Extract provided section start

[LLVMdev] MergeFunctions: reduce complexity to O(log(N))
Stepan Dyatkovskiy
stpworld at narod.ru
Mon Feb 10 09:40:44 PST 2014
ping
Stepan Dyatkovskiy wrote:
> Hi all,
>
> Previous patch has been split onto series of small changes.
> On each stage (after each patch) MergeFunctions pass is compilable and
> stable.
>
> Please find patches in attachment for review.
>
> To apply all patches at once, use "apply-patches.sh" script as follows:
> 0. Place "apply-patches.sh" in same directory with patches.
> 1. cd <llvm-sources-dir>
> 2. "bash <path-to-patches-dir>/apply-patches.sh"
>
> -Stepan
>
> Stepan Dyatkovskiy wrote:
>> Hi Nick,
>> About partition refinement.
>>
>> It looks like patch proposed here allows to apply your idea with
>> painless way (as series of small changes actually).
>>
>> If I got it right, you would like to introduce the next
>> partition-refinement.
>>
>> Initial partition P consists of only one functions class X0 (whole
>> module, single bucket). Suppose S is subset of X0, so S represents
>> functions with some trait that is absent in rest part of X0.
>>
>> Then refinement looks like below:
>>
>> P`=refine(P, S):
>> X`[0] = intersection(X[0], S)
>> X`[1] = difference(X[0], S) // X0 without S0
>>
>> so P`={X`[0], X`[1]}
>>
>> And actually X`[0] and X`[1] are classes of functions that differs with
>> trait defined by S.
>>
>> Then (suppose, we need to introduce new trait, so it would be S`):
>>
>> P``=refine(P`, S`), so each X`` could be defined like below:
>> for each X`[i] in P`:
>> X``[i*2] = intersection(X`[i], S`)
>> X``[i*2+1] = difference(X`[i], S`)
>>
>> and so on, until all the traits are over.
>>
>> Finally we got the classes (set of Xs) that consists of equivalent
>> functions. So, we can merge functions inside the class bounds.
>>
>> Am I right?
>>
>> Patch, that was proposed here could be represented as such partition
>> refinement then:
>>
>> On each refinement stage, you need to introduce S somehow, the algorithm
>> that answers the question: "what sort of difference we want to check in
>> this bucket?"
>>
>> In existing implementation we check traits already, but pair-wise
>> (attributes, calling convention, number of arguments, number of basic
>> blocks, etc.). How to to use the same traits in partition refinement?
>>
>> Consider next example. Suppose we want to split some bucket X:
>>
>> 0. Take some trait from *pair-wise* comparison. For example: number of
>> arguments.

Extract provided section end
Provided information section start

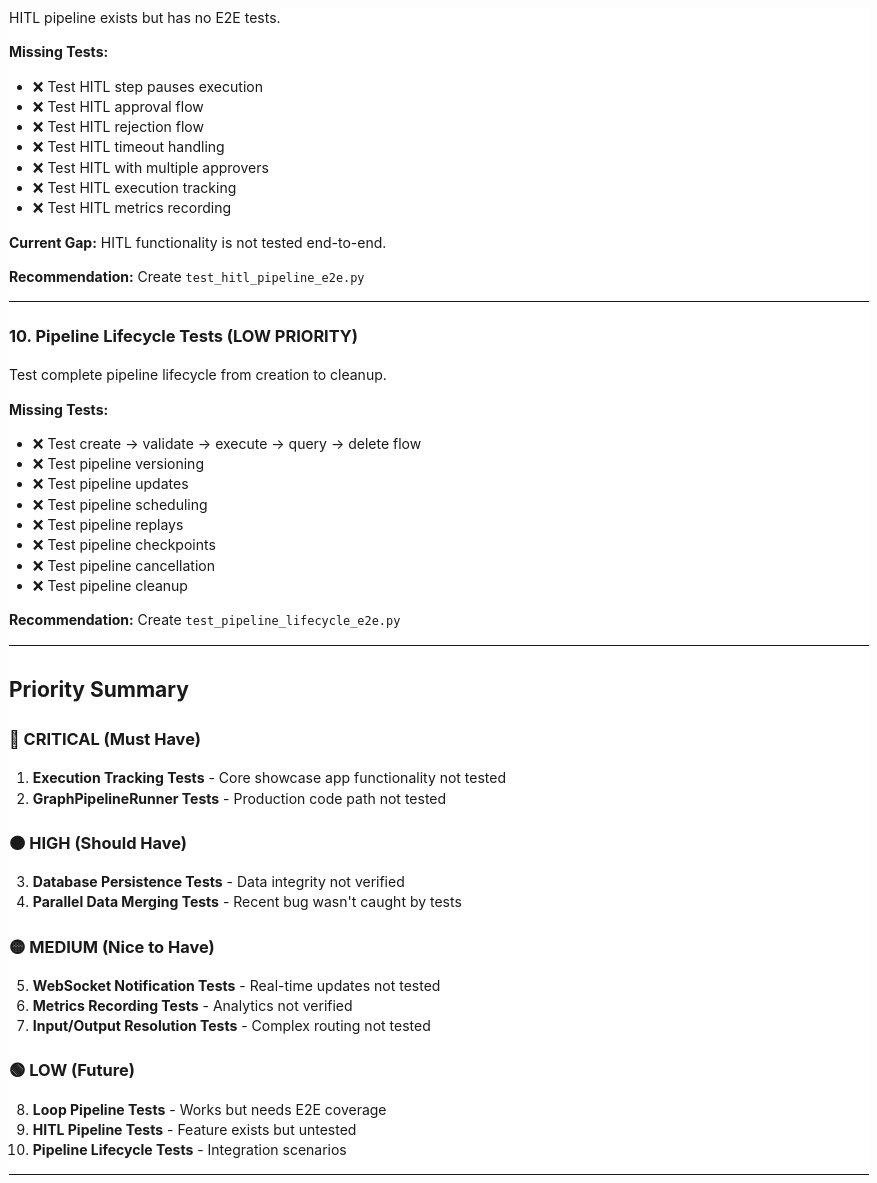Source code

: HITL pipeline exists but has no E2E tests.

**Missing Tests:**
- ❌ Test HITL step pauses execution
- ❌ Test HITL approval flow
- ❌ Test HITL rejection flow
- ❌ Test HITL timeout handling
- ❌ Test HITL with multiple approvers
- ❌ Test HITL execution tracking
- ❌ Test HITL metrics recording

**Current Gap:**
HITL functionality is not tested end-to-end.

**Recommendation:** Create `test_hitl_pipeline_e2e.py`

---

### 10. **Pipeline Lifecycle Tests** (LOW PRIORITY)

Test complete pipeline lifecycle from creation to cleanup.

**Missing Tests:**
- ❌ Test create → validate → execute → query → delete flow
- ❌ Test pipeline versioning
- ❌ Test pipeline updates
- ❌ Test pipeline scheduling
- ❌ Test pipeline replays
- ❌ Test pipeline checkpoints
- ❌ Test pipeline cancellation
- ❌ Test pipeline cleanup

**Recommendation:** Create `test_pipeline_lifecycle_e2e.py`

---

## Priority Summary

### 🔴 CRITICAL (Must Have)
1. **Execution Tracking Tests** - Core showcase app functionality not tested
2. **GraphPipelineRunner Tests** - Production code path not tested

### 🟠 HIGH (Should Have)
3. **Database Persistence Tests** - Data integrity not verified
4. **Parallel Data Merging Tests** - Recent bug wasn't caught by tests

### 🟡 MEDIUM (Nice to Have)
5. **WebSocket Notification Tests** - Real-time updates not tested
6. **Metrics Recording Tests** - Analytics not verified
7. **Input/Output Resolution Tests** - Complex routing not tested

### 🟢 LOW (Future)
8. **Loop Pipeline Tests** - Works but needs E2E coverage
9. **HITL Pipeline Tests** - Feature exists but untested
10. **Pipeline Lifecycle Tests** - Integration scenarios

---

Provided information section end

▶ Activity 1
Summarize the MergeFunctions post in two sentences.
▶ Activity 2
Supply the next part of the MergeFunctions post, picking up from its final line.
The entries have no connection to the MergeFunctions post.

▶ Answer box 1
Stepan Dyatkovskiy pings a request to review a MergeFunctions patch that has been split into a series of small changes, each leaving the pass compilable and stable, and supplies an "apply-patches.sh" script for applying them all at once. The quoted earlier message restates Nick's partition-refinement idea, in which a single bucket of functions is repeatedly split by intersection and difference with a trait subset until the resulting classes contain equivalent functions that can be merged, and begins to show how the traits already checked pair-wise, such as number of arguments, could drive those splits.

▶ Answer box 2
>> 1. Take some function from bucket X, let it be F1. Let F1 has N1 number
>> of arguments.
>> 2. Then S are functions with number of arguments *less* than N1.
>> 3. Do refinement by S. As result we got X`[0] and X`[1].
>> 4. If both of X`[0] and X`[1] are not empty, then repeat #1-#3 for them.
>> 5. If some of X`[0] of X`[1] is empty set, then all functions in X are
>> the same in context of trait S. We need another trait, go to #0. And
>> repeat #0-#5 for all X` buckets we have.
>>
>> Finally we got the groups of equivalent functions. And actually these
>> groups would be organized in binary tree.
>> Most of stuff is implemented in std::map. I showed it as #0-#5 just to
>> put it into context of your idea. The only problem was to introduce way
>> of how to define order-relation (or how to define S). But this problem
>> has been solved.
>> And on output we got groups of equal functions.
>>
>> Fix me if I'm wrong. But it looks like every advantage given by
>> partition refinement is present here.
>>
>> As I said in beginning, it is way of how to commit things you proposed
>> with minimum of changes. We will use old comparison routines, only thing
>> we need to change is return type (from bool to -1,0,1).
>> In this way, partition refinement could be committed as series of small
>> changes: one comparison routine per commit.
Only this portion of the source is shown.